Twenty-six index patients with primary Madelung's deformity of the wrist were examined, as were sixty-five of their relatives. Standard radiographs were taken and measured to determine whether mesomelic dwarfism, a feature of dyschondrosteosis, was present. No case of mesomelia was found. No evidence of Madelung's deformity was found in the relatives of the index patients, who were all female.
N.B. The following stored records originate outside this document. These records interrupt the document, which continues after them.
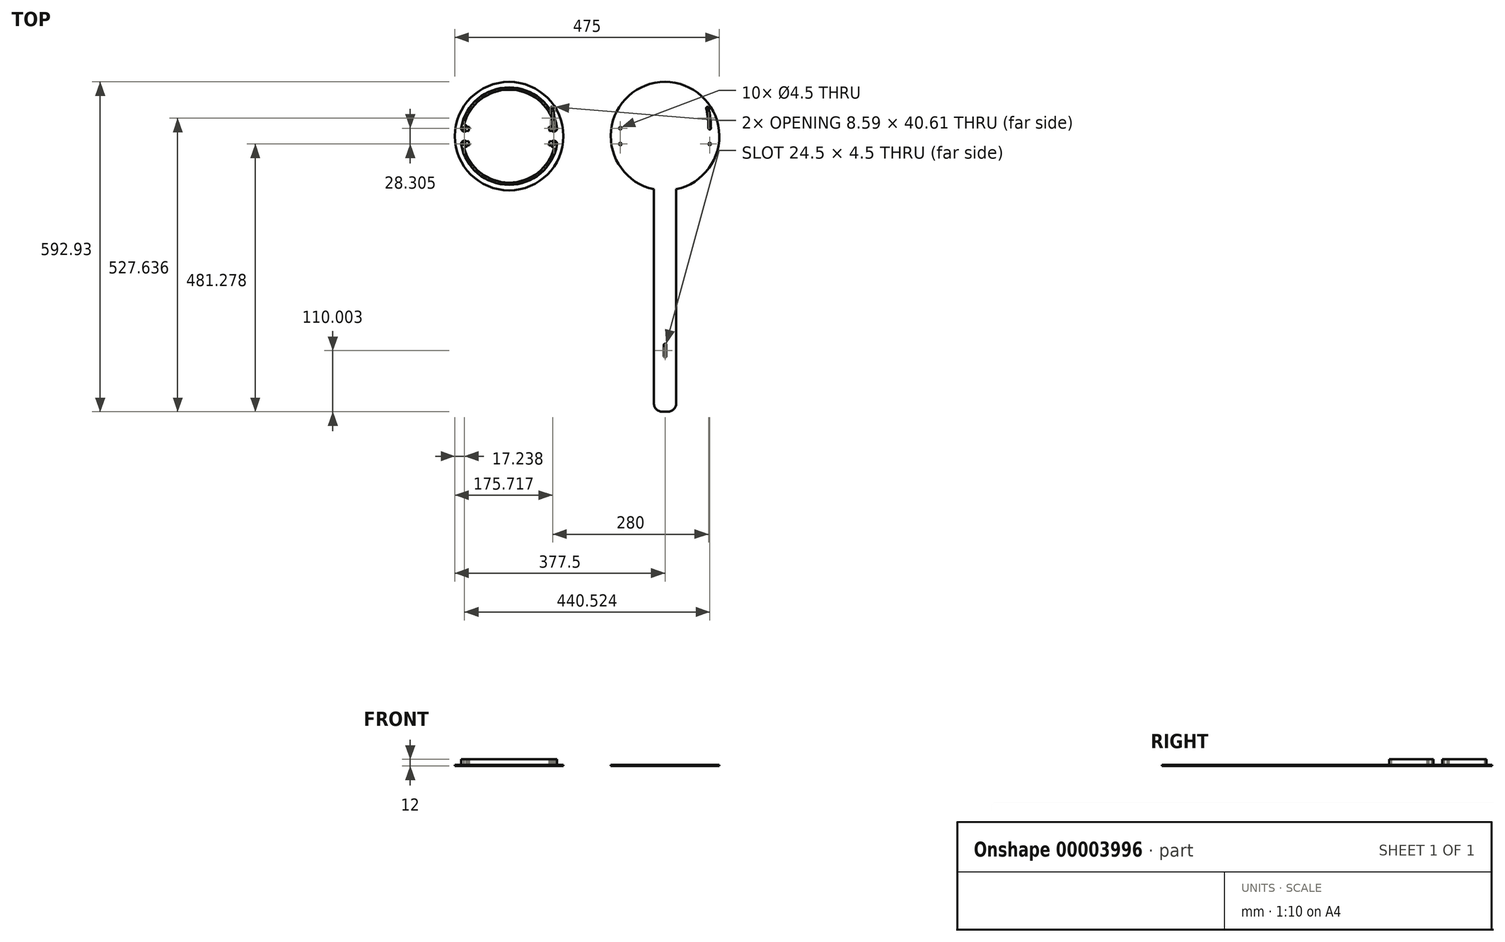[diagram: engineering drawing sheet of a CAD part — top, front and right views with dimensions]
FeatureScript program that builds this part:
annotation { "Feature Type Name" : "Feature", "Feature Type Description" : "" }
export const myFeature = defineFeature(function(context is Context, id is Id, definition is map)
    precondition{}
    {
        {
            var Q0;
            Q0=qCreatedBy(makeId("Top.planeOp"),FACE);
            var sketch = newSketch(context, id + "F0", { "sketchPlane" : qUnion([Q0])});
            skCircle(sketch, "E0", {"center": v(0, 0) * mm, "radius": 95.5 * mm});
            skCircle(sketch, "E1", {"center": v(0, 0) * mm, "radius": 83.5 * mm});
            skCircle(sketch, "E2", {"center": v(0, 0) * mm, "radius": 87.5 * mm});
            skLineSegment(sketch, "E3", {"start": v(-95.5, 0) * mm, "end": v(95.5, 0) * mm});
            skLineSegment(sketch, "E4", {"start": v(0, 0) * mm, "end": v(-94.05, 16.58) * mm});
            skCircle(sketch, "E5", {"center": v(-80.26, 14.15) * mm, "radius": 2.25 * mm});
            skCircle(sketch, "E6", {"center": v(-80.26, 14.15) * mm, "radius": 6 * mm});
            skLineSegment(sketch, "E7", {"start": v(0, 0) * mm, "end": v(0, 95.5) * mm});
            skLineSegment(sketch, "E8", {"start": v(-71.92, 12.68) * mm, "end": v(-71.22, 16.62) * mm});
            skLineSegment(sketch, "E9", {"start": v(-71.22, 16.62) * mm, "end": v(-75.16, 17.31) * mm});
            skLineSegment(sketch, "E10.MirrorCS", {"start": v(-71.92, 12.68) * mm, "end": v(-72.61, 8.74) * mm});
            skLineSegment(sketch, "E11.MirrorCS", {"start": v(-72.61, 8.74) * mm, "end": v(-76.55, 9.44) * mm});
            skSolve(sketch);
        }
        {
            var Q0;
            {var subQ0=sQuery(id+"F0.wireOp",EDGE,"E7");var subQ3=sQuery(id+"F0.wireOp",EDGE,"E1");var subQ4=makeQuery(id+"F0.imprint","INTERSECT",VERTEX,{"derivedFrom":[subQ3,subQ0]});Q0=makeQuery(id+"F0.imprint","IMPRINT",FACE,{"disambiguationData":[TD([[makeQuery(id+"F0.imprint","IMPRINT",EDGE,{"disambiguationData":[TD([[subQ4,-1.0]])],"derivedFrom":subQ3}),-1.0]])]});}
            var Q1;
            {var subQ0=sQuery(id+"F0.wireOp",EDGE,"E6");var subQ3=sQuery(id+"F0.wireOp",EDGE,"E1");var subQ4=makeQuery(id+"F0.imprint","INTERSECT",VERTEX,{"disambiguationData":[OD(0.0)],"derivedFrom":[subQ3,subQ0]});Q1=makeQuery(id+"F0.imprint","IMPRINT",FACE,{"disambiguationData":[TD([[makeQuery(id+"F0.imprint","IMPRINT",EDGE,{"disambiguationData":[TD([[subQ4,-1.0]])],"derivedFrom":subQ3}),-1.0]])]});}
            var Q2;
            {var subQ0=sQuery(id+"F0.wireOp",EDGE,"E6");var subQ3=sQuery(id+"F0.wireOp",EDGE,"E1");var subQ4=makeQuery(id+"F0.imprint","INTERSECT",VERTEX,{"disambiguationData":[OD(0.0)],"derivedFrom":[subQ3,subQ0]});Q2=makeQuery(id+"F0.imprint","IMPRINT",FACE,{"disambiguationData":[TD([[makeQuery(id+"F0.imprint","IMPRINT",EDGE,{"disambiguationData":[TD([[subQ4,-1.0]])],"derivedFrom":subQ3}),1.0]])]});}
            var Q3;
            {var subQ3=sQuery(id+"F0.wireOp",EDGE,"E1");var subQ5=sQuery(id+"F0.wireOp",EDGE,"E5");var subQ7=makeQuery(id+"F0.imprint","INTERSECT",VERTEX,{"disambiguationData":[OD(1.0)],"derivedFrom":[subQ3,subQ5]});Q3=makeQuery(id+"F0.imprint","IMPRINT",FACE,{"disambiguationData":[TD([[makeQuery(id+"F0.imprint","IMPRINT",EDGE,{"disambiguationData":[TD([[subQ7,-1.0]])],"derivedFrom":subQ3}),1.0]])]});}
            var Q4;
            {var subQ0=sQuery(id+"F0.wireOp",EDGE,"E5");var subQ3=sQuery(id+"F0.wireOp",EDGE,"E1");var subQ4=makeQuery(id+"F0.imprint","INTERSECT",VERTEX,{"disambiguationData":[OD(1.0)],"derivedFrom":[subQ3,subQ0]});Q4=makeQuery(id+"F0.imprint","IMPRINT",FACE,{"disambiguationData":[TD([[makeQuery(id+"F0.imprint","IMPRINT",EDGE,{"disambiguationData":[TD([[subQ4,-1.0]])],"derivedFrom":subQ3}),-1.0]])]});}
            var Q5;
            {var subQ1=sQuery(id+"F0.wireOp",EDGE,"E10.MirrorCS");Q5=makeQuery(id+"F0.imprint","IMPRINT",FACE,{"disambiguationData":[TD([[makeQuery(id+"F0.imprint","IMPRINT",EDGE,{"derivedFrom":subQ1}),-1.0]])]});}
            var Q6;
            {var subQ1=sQuery(id+"F0.wireOp",EDGE,"E8");Q6=makeQuery(id+"F0.imprint","IMPRINT",FACE,{"disambiguationData":[TD([[makeQuery(id+"F0.imprint","IMPRINT",EDGE,{"derivedFrom":subQ1}),1.0]])]});}
            extrude(context, id + "F1", {"entities" : qUnion([Q0, Q1, Q2, Q3, Q4, Q5, Q6]), "depth" : 10 * mm});
        }
        {
            var Q0;
            Q0=makeQuery(id+"F1.opExtrude","SWEPT_BODY",BODY,{"disambiguationData":[OSD([sQuery(id+"F0.wireOp",EDGE,"E1"),sQuery(id+"F0.wireOp",EDGE,"E2"),sQuery(id+"F0.wireOp",EDGE,"E5"),sQuery(id+"F0.wireOp",EDGE,"E6"),sQuery(id+"F0.wireOp",EDGE,"E7")])]});
            var Q1;
            Q1=makeQuery(id+"F1.opExtrude","SWEPT_FACE",FACE,{"disambiguationData":[OSD([sQuery(id+"F0.wireOp",EDGE,"E7")])]});
            mirror(context, id + "F2", {"operationType" : NewBodyOperationType.ADD, "entities" : qUnion([Q0]), "mirrorPlane" : qUnion([Q1])});
        }
        {
            var Q0;
            Q0=makeQuery(id+"F1.opExtrude","SWEPT_BODY",BODY,{"disambiguationData":[OSD([sQuery(id+"F0.wireOp",EDGE,"E1"),sQuery(id+"F0.wireOp",EDGE,"E2"),sQuery(id+"F0.wireOp",EDGE,"E5"),sQuery(id+"F0.wireOp",EDGE,"E6"),sQuery(id+"F0.wireOp",EDGE,"E7"),sQuery(id+"F0.wireOp",EDGE,"E8"),sQuery(id+"F0.wireOp",EDGE,"E9"),sQuery(id+"F0.wireOp",EDGE,"E10.MirrorCS"),sQuery(id+"F0.wireOp",EDGE,"E11.MirrorCS")])]});
            var Q1;
            Q1=qCreatedBy(makeId("Front.planeOp"),FACE);
            mirror(context, id + "F3", {"entities" : qUnion([Q0]), "mirrorPlane" : qUnion([Q1])});
        }
        {
            var Q0;
            Q0=qCreatedBy(makeId("Top.planeOp"),FACE);
            var sketch = newSketch(context, id + "F4", { "sketchPlane" : qUnion([Q0])});
            skCircle(sketch, "E12", {"center": v(0, 0) * mm, "radius": 97.5 * mm});
            skCircle(sketch, "E13.0", {"center": v(-80.26, -14.15) * mm, "radius": 2.25 * mm});
            skCircle(sketch, "E14.0", {"center": v(-80.26, 14.15) * mm, "radius": 2.25 * mm});
            skCircle(sketch, "E15.0", {"center": v(80.26, -14.15) * mm, "radius": 2.25 * mm});
            skCircle(sketch, "E16.0", {"center": v(80.26, 14.15) * mm, "radius": 2.25 * mm});
            skCircle(sketch, "E17", {"center": v(-80.26, 14.15) * mm, "radius": 160.52 * mm, "construction": true});
            skCircle(sketch, "E18", {"center": v(76.14, 50.29) * mm, "radius": 2.25 * mm});
            skArc(sketch, "E19", {"start": v(82.51, 14.15) * mm, "mid": v(81.46, 32.6) * mm, "end": v(78.33, 50.8) * mm});
            skArc(sketch, "E20", {"start": v(78.01, 14.15) * mm, "mid": v(77, 32.08) * mm, "end": v(73.95, 49.78) * mm});
            skSolve(sketch);
        }
        {
            var Q0;
            Q0=makeQuery(id+"F4.imprint","IMPRINT",FACE,{"disambiguationData":[TD([[makeQuery(id+"F4.imprint","IMPRINT",EDGE,{"derivedFrom":sQuery(id+"F4.wireOp",EDGE,"E12")}),1.0]])]});
            var Q1;
            {var subQ1=sQuery(id+"F4.wireOp",EDGE,"e646a2dc-60d2-475b-8d70-19e72077c876");Q1=makeQuery(id+"F4.imprint","IMPRINT",FACE,{"disambiguationData":[TD([[makeQuery(id+"F4.imprint","IMPRINT",EDGE,{"derivedFrom":subQ1}),-1.0]])]});}
            extrude(context, id + "F5", {"entities" : qUnion([Q0, Q1]), "oppositeDirection" : true, "depth" : 2 * mm});
        }
        {
            var Q0;
            Q0=makeQuery(id+"F5.opExtrude","SWEPT_BODY",BODY,{"disambiguationData":[OSD([sQuery(id+"F4.wireOp",EDGE,"E12"),sQuery(id+"F4.wireOp",EDGE,"E13.0"),sQuery(id+"F4.wireOp",EDGE,"E14.0"),sQuery(id+"F4.wireOp",EDGE,"E15.0"),sQuery(id+"F4.wireOp",EDGE,"E16.0"),sQuery(id+"F4.wireOp",EDGE,"E18"),sQuery(id+"F4.wireOp",EDGE,"E19"),sQuery(id+"F4.wireOp",EDGE,"E20"),sQuery(id+"F4.wireOp",EDGE,"e646a2dc-60d2-475b-8d70-19e72077c876"),sQuery(id+"F4.wireOp",EDGE,"21cee253-5297-4bd4-a44f-7b46ea9f8b61"),sQuery(id+"F4.wireOp",EDGE,"46b259f5-49ee-4d25-82ff-222f7e6a29720.MirrorCS"),sQuery(id+"F4.wireOp",EDGE,"9ae59bea-2eeb-403d-8ac5-4b24ffd4b14f0.MirrorCS")])]});
            transform(context, id + "F6", {"entities" : qUnion([Q0]), "transformType" : TransformType.TRANSLATION_3D, "dx" : 280 * mm, "dy" : 0 * mm, "dz" : 0 * mm, "makeCopy" : true});
        }
        {
            var Q0;
            Q0=makeQuery(id+"F6.opPattern","COPY",FACE,{"derivedFrom":makeQuery(id+"F5.opExtrude","CAP_FACE",FACE,{"disambiguationData":[OSD([sQuery(id+"F4.wireOp",EDGE,"E12"),sQuery(id+"F4.wireOp",EDGE,"E13.0"),sQuery(id+"F4.wireOp",EDGE,"E14.0"),sQuery(id+"F4.wireOp",EDGE,"E15.0"),sQuery(id+"F4.wireOp",EDGE,"E16.0"),sQuery(id+"F4.wireOp",EDGE,"E18"),sQuery(id+"F4.wireOp",EDGE,"E19"),sQuery(id+"F4.wireOp",EDGE,"E20")])],"isStart":true}),"instanceName":"1"});
            var sketch = newSketch(context, id + "F7", { "sketchPlane" : qUnion([Q0])});
            skLineSegment(sketch, "E21", {"start": v(280, 0) * mm, "end": v(280, -495.43) * mm, "construction": true});
            skLineSegment(sketch, "E22", {"start": v(280, -495.43) * mm, "end": v(260, -495.43) * mm});
            skLineSegment(sketch, "E23", {"start": v(260, -495.43) * mm, "end": v(260, -95.43) * mm});
            skLineSegment(sketch, "E24.MirrorCS", {"start": v(300, -495.43) * mm, "end": v(300, -95.43) * mm});
            skLineSegment(sketch, "E25.MirrorCS", {"start": v(280, -495.43) * mm, "end": v(300, -495.43) * mm});
            skCircle(sketch, "E26", {"center": v(280, -375.43) * mm, "radius": 2.25 * mm});
            skCircle(sketch, "E27", {"center": v(280, -395.43) * mm, "radius": 2.25 * mm});
            skLineSegment(sketch, "E28", {"start": v(277.75, -395.43) * mm, "end": v(277.75, -375.43) * mm});
            skLineSegment(sketch, "E29", {"start": v(282.25, -395.43) * mm, "end": v(282.25, -375.43) * mm});
            skSolve(sketch);
        }
        {
            var Q0;
            Q0=makeQuery(id+"F7.imprint","IMPRINT",FACE,{"disambiguationData":[TD([[makeQuery(id+"F7.imprint","IMPRINT",EDGE,{"derivedFrom":sQuery(id+"F7.wireOp",EDGE,"E22")}),-1.0]])]});
            var Q1;
            Q1=makeQuery(id+"F6.opPattern","COPY",FACE,{"derivedFrom":makeQuery(id+"F5.opExtrude","CAP_FACE",FACE,{"disambiguationData":[OSD([sQuery(id+"F4.wireOp",EDGE,"E12"),sQuery(id+"F4.wireOp",EDGE,"E13.0"),sQuery(id+"F4.wireOp",EDGE,"E14.0"),sQuery(id+"F4.wireOp",EDGE,"E15.0"),sQuery(id+"F4.wireOp",EDGE,"E16.0"),sQuery(id+"F4.wireOp",EDGE,"E18"),sQuery(id+"F4.wireOp",EDGE,"E19"),sQuery(id+"F4.wireOp",EDGE,"E20")])],"isStart":false}),"instanceName":"1"});
            extrude(context, id + "F8", {"entities" : qUnion([Q0]), "operationType" : NewBodyOperationType.ADD, "endBound" : BoundingType.UP_TO_SURFACE, "oppositeDirection" : true, "endBoundEntityFace" : qUnion([Q1]), "depth" : 25 * mm});
        }
        {
            var Q0;
            Q0=makeQuery(id+"F8.opExtrude","SWEPT_EDGE",EDGE,{"disambiguationData":[OSD([sQuery(id+"F7.wireOp",EDGE,"E24.MirrorCS"),sQuery(id+"F7.wireOp",EDGE,"E25.MirrorCS")])]});
            var Q1;
            Q1=makeQuery(id+"F8.opExtrude","SWEPT_EDGE",EDGE,{"disambiguationData":[OSD([sQuery(id+"F7.wireOp",EDGE,"E22"),sQuery(id+"F7.wireOp",EDGE,"E23")])]});
            var Q2;
            Q2=makeQuery(id+"F8.opExtrude","SWEPT_EDGE",EDGE,{"disambiguationData":[OSD([sQuery(id+"F4.wireOp",EDGE,"E12"),sQuery(id+"F7.wireOp",EDGE,"E24.MirrorCS")])]});
            var Q3;
            Q3=makeQuery(id+"F8.opExtrude","SWEPT_EDGE",EDGE,{"disambiguationData":[OSD([sQuery(id+"F4.wireOp",EDGE,"E12"),sQuery(id+"F7.wireOp",EDGE,"E23")])]});
            fillet(context, id + "F9", {"entities" : qUnion([Q0, Q1, Q2, Q3]), "radius" : 15 * mm, "tangentPropagation" : true, "allowEdgeOverflow" : false});
        }
    });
It is concluded that primary Madelung's deformity of the wrist is not an expressions of dyschondrosteosis, that it is not inherited, and that it does not occur in the male. One index patient with dyschondrosteosis was examined. Eight of her relatives were similarly affected, and three of these were male. It is suggested that previously recorded male cases of Madelung's deformity of the wrist were expressions of dyschondrosteosis or of secondary deformity.
对26例原发性腕关节马德隆畸形患者及其65名亲属进行了检查。拍摄标准X线片并进行测量,以确定是否存在作为软骨发育不全特征的中肢侏儒症。未发现中肢短小的病例。在所有为女性的先证者亲属中未发现马德隆畸形的证据。结论是,原发性腕关节马德隆畸形不是软骨发育不全的表现,不具有遗传性,且男性不会发生。对1例软骨发育不全的先证者进行了检查。她的8名亲属也有类似症状,其中3名是男性。有人提出,先前记录的男性腕关节马德隆畸形病例是软骨发育不全或继发性畸形的表现。